O Bloco de Esquerda (BE) denunciou hoje que o aparelho de radiologia do Serviço de Urgência Básica (SUB) de Castro Verde, no Alentejo, está avariado há mais de dois meses, "com grave prejuízo para os utentes".

Questionado pela agência Lusa, o conselho de administração da Unidade Local de Saúde do Baixo Alentejo (ULSBA), que gere o SUB de Castro Verde, no distrito de Beja, confirmou a avaria e disse que já está a tratar da reparação do aparelho.

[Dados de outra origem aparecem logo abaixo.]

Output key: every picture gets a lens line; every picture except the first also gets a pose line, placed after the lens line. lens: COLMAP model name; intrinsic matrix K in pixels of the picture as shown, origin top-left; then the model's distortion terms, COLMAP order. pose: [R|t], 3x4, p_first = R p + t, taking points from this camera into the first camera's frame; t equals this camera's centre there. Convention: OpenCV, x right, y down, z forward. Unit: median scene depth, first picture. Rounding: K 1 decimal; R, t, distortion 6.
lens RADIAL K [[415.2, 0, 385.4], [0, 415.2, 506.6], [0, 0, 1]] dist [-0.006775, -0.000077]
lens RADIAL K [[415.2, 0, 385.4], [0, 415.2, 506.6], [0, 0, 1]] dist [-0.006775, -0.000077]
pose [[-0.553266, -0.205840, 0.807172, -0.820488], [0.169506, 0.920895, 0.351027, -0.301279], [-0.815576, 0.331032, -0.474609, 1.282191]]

O equipamento está avariado desde o dia 02 de março, precisa o BE, num comunicado enviado à Lusa, considerando "incompreensível uma avaria tão prolongada de um equipamento imprescindível como meio complementar de diagnóstico numa unidade de urgência aberta 24 horas por dia" e que serve os concelhos de Castro Verde, Aljustrel, Almodôvar, Ourique e Mértola, no distrito de Beja.

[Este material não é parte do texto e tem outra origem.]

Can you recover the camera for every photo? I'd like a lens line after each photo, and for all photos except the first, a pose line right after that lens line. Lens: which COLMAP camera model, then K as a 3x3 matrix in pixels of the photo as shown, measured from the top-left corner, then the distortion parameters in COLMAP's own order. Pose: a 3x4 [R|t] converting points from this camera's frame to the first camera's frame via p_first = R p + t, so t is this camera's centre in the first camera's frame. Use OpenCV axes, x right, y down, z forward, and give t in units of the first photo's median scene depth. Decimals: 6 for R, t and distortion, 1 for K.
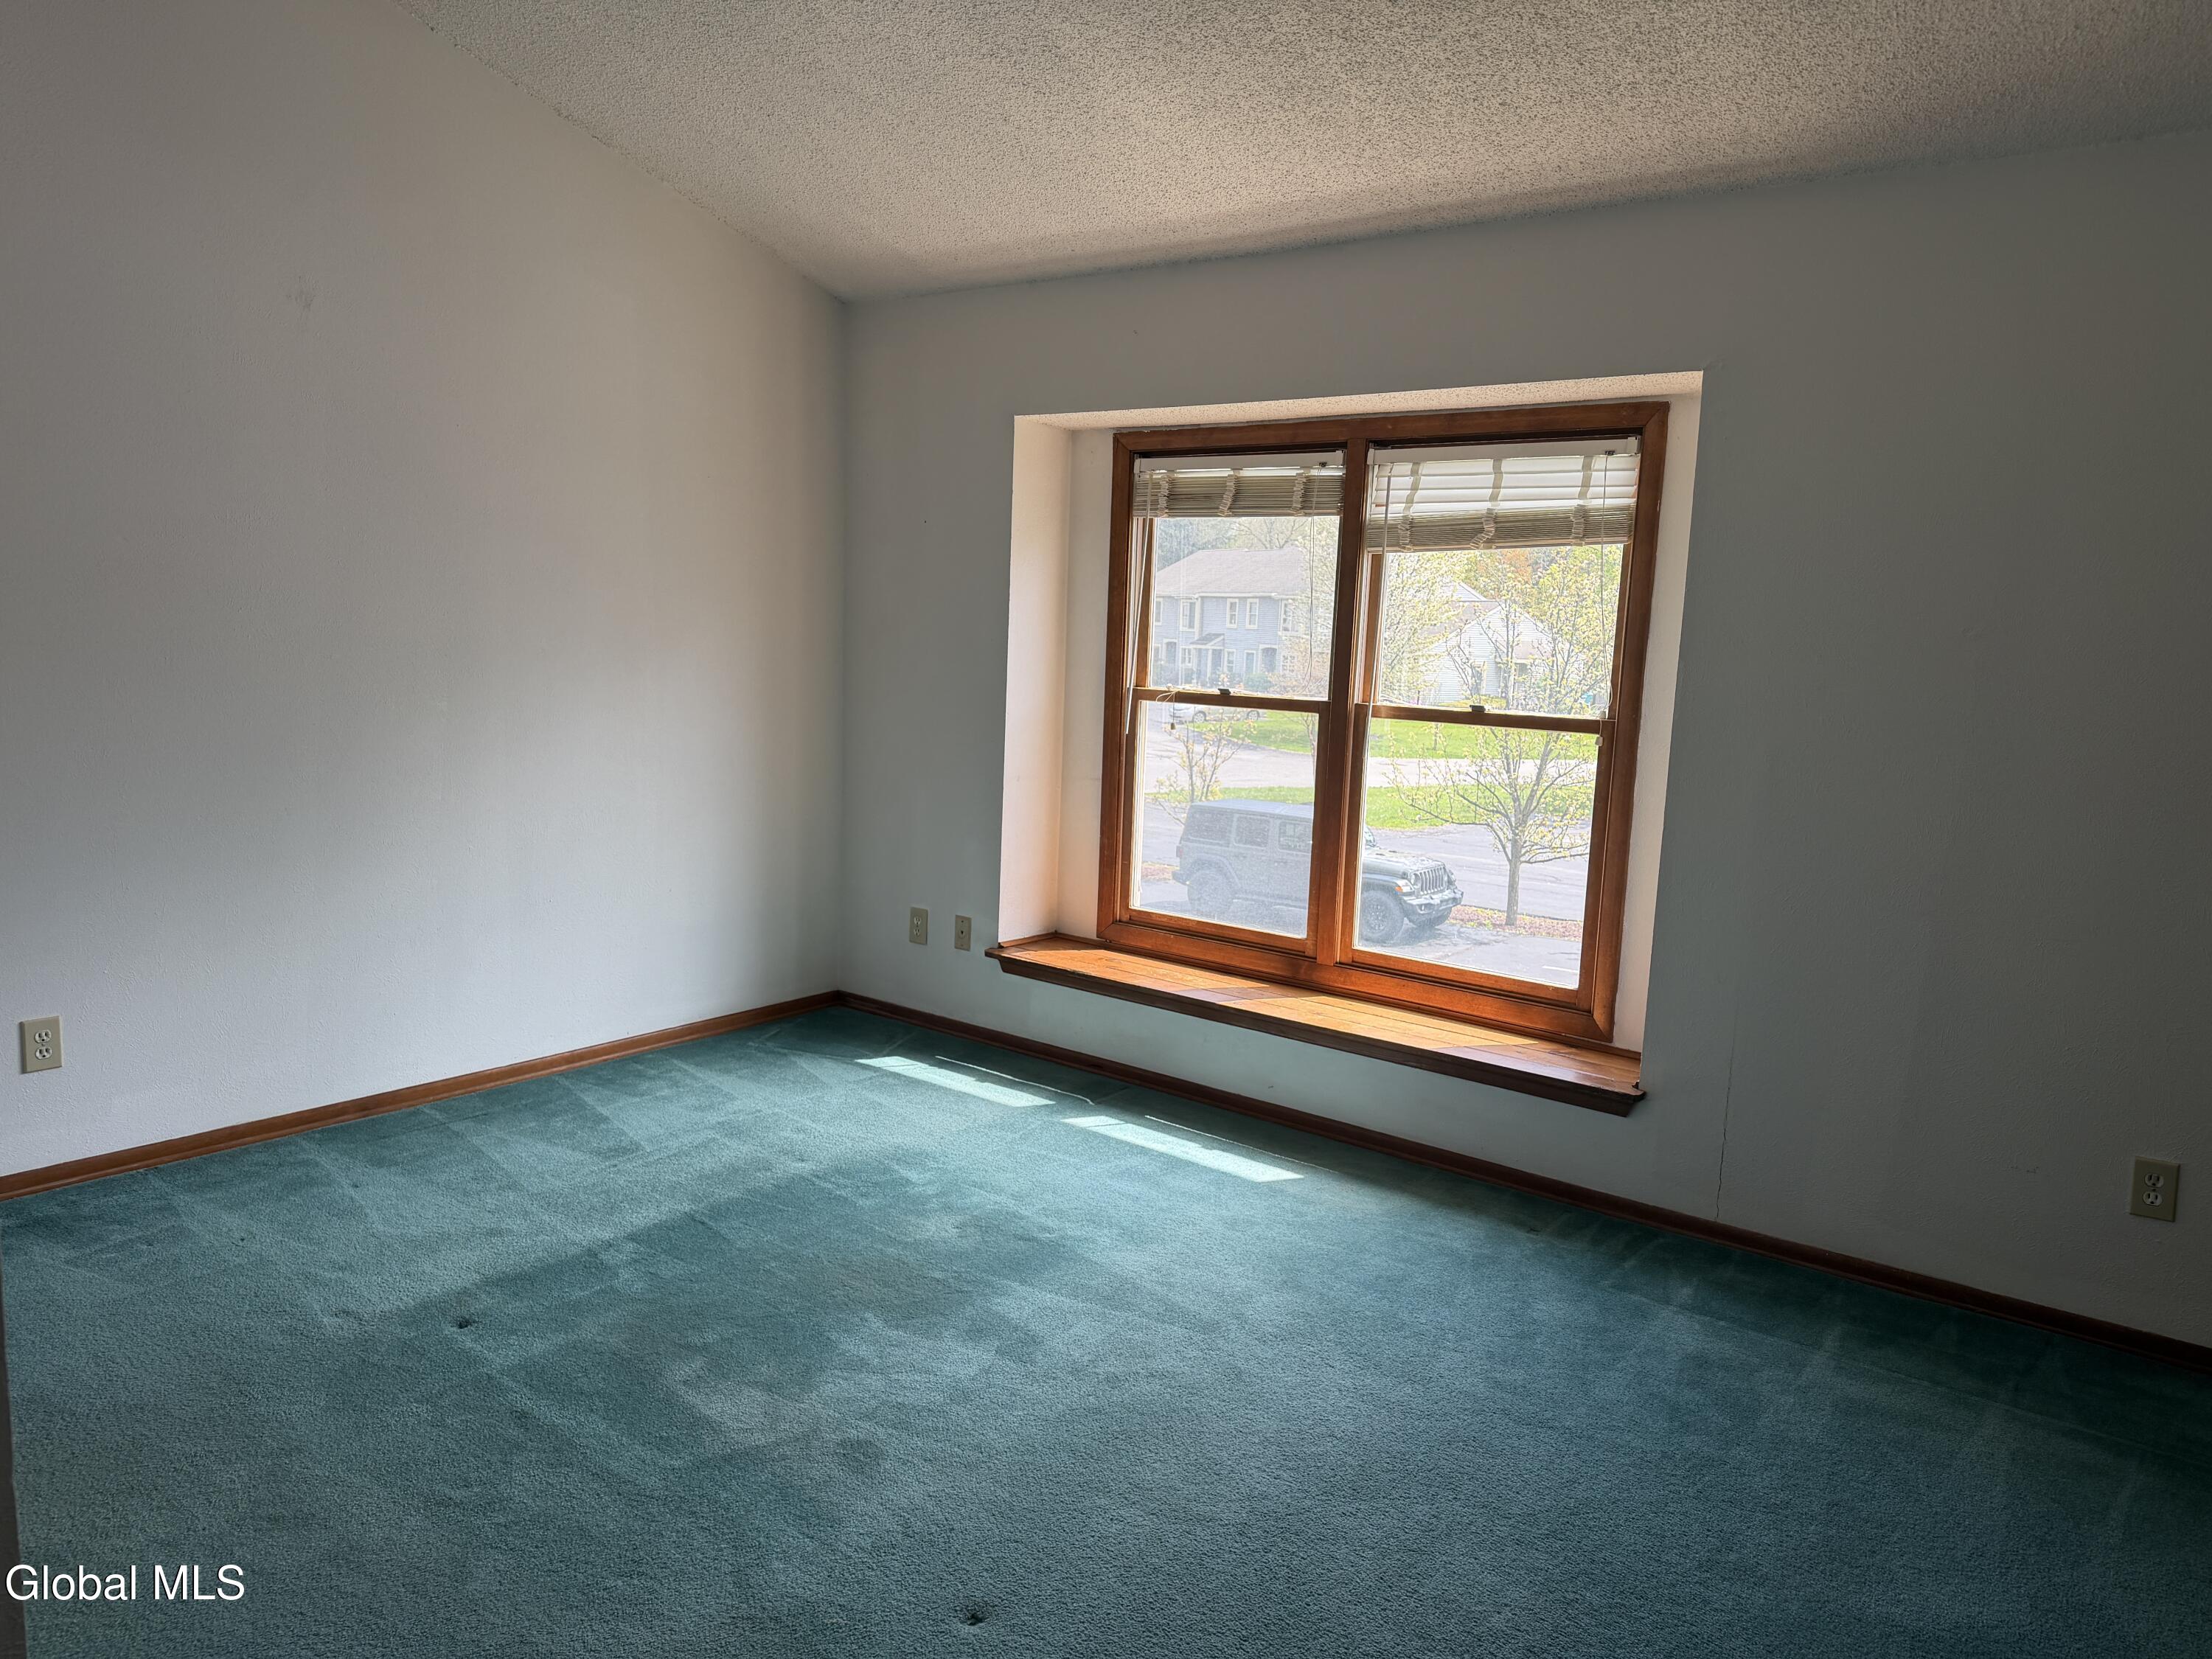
lens RADIAL K [[1535.6, 0, 1088.2], [0, 1535.6, 838.0], [0, 0, 1]] dist [0.072834, -0.096045]
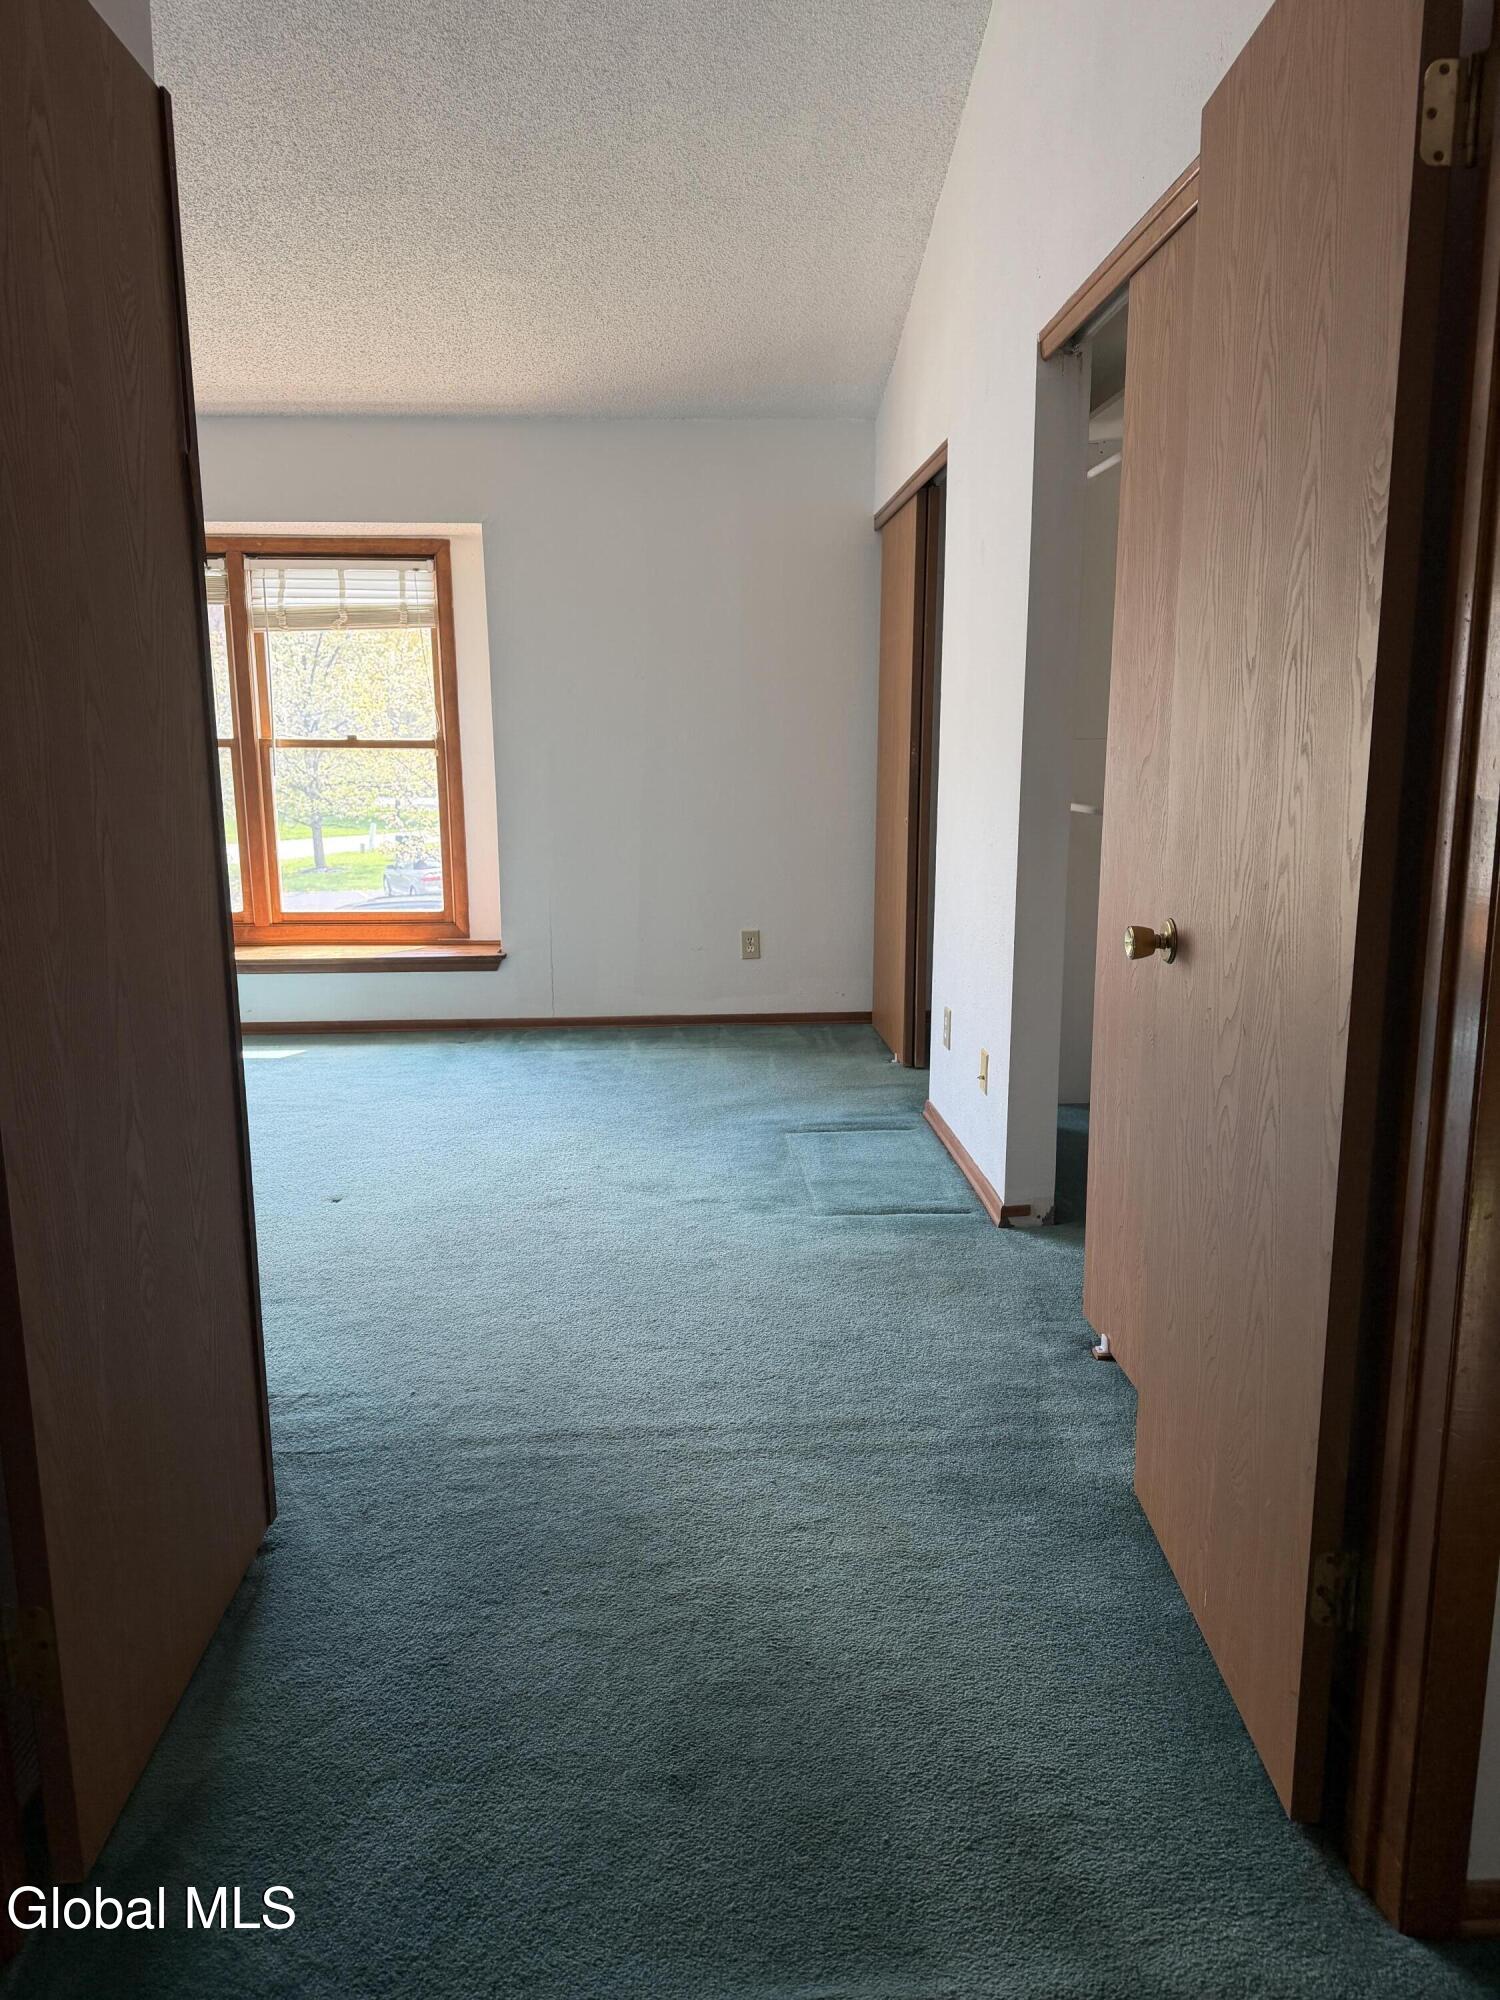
lens RADIAL K [[1388.4, 0, 743.2], [0, 1388.4, 996.9], [0, 0, 1]] dist [0.072834, -0.096045]
pose [[0.762053, -0.160420, 0.627328, -0.377167], [0.123475, 0.987049, 0.102415, 0.078954], [-0.635633, -0.000587, 0.771991, -0.323365]]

Segundo o Núcleo de Castro Verde do BE, "o encerramento do serviço de radiologia" do SUB "tem custos elevados" e traz "riscos e incómodos para doentes, por vezes em situações traumáticas", que são "obrigados a deslocar-se" a Beja ou a Aljustrel e, no caso de consultas, "desviados para o setor privado".

O BE "exige respostas e soluções urgentes" por parte da administração da ULSBA e do Ministério da Saúde e "estranha o silêncio" da Câmara de Castro Verde "ao fim de mais de dois meses de inativação do serviço de radiologia do SUB".

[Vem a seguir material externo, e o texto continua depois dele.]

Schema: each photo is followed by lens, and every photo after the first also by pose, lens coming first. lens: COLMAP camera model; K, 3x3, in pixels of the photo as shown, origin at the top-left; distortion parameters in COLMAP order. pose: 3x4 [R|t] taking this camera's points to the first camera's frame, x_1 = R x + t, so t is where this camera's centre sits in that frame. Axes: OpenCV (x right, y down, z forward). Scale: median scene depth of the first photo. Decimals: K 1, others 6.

O conselho de administração da ULSBA explicou à Lusa que o aparelho de radiologia do SUB de Castro Verde "sofreu uma avaria" no início do passado mês de março, "tendo sido acionados, de imediato, os meios para a sua reparação, com a intervenção de um técnico especializado e o diagnóstico do problema".

Do diagnóstico resultou a necessidade de substituição de uma peça "apenas disponível em Itália", a qual "foi encomendada via Serviço de Utilização Comum dos Hospitais" e a ULSBA aguarda que seja entregue "a qualquer momento" para se poder finalizar a reparação do aparelho, explica.

Segundo o conselho de administração da ULSBA, durante o período em que se aguarda a reparação do aparelho, "todos os doentes atendidos no SUB de Castro Verde com necessidade de meios complementares de diagnóstico/RX convencional" são encaminhados para o hospital de Beja ou para o Centro de Saúde de Aljustrel ou para "privados na área de influência".

Contactado pela Lusa, o presidente da Câmara de Castro Verde, António José Brito (PS), escusou-se a reagir à afirmação do BE sobre estranhar "o silêncio" do município sobre o caso.

Segundo o BE, o caso, além de poder implicar o apuramento de "eventuais negligências", "é mais uma consequência da política de cortes e cativações na saúde por opção política do Governo PS, que sacrifica o investimento nos serviços públicos à redução do défice para [o ministro das Finanças] Mário Centeno mostrar serviço em Bruxelas".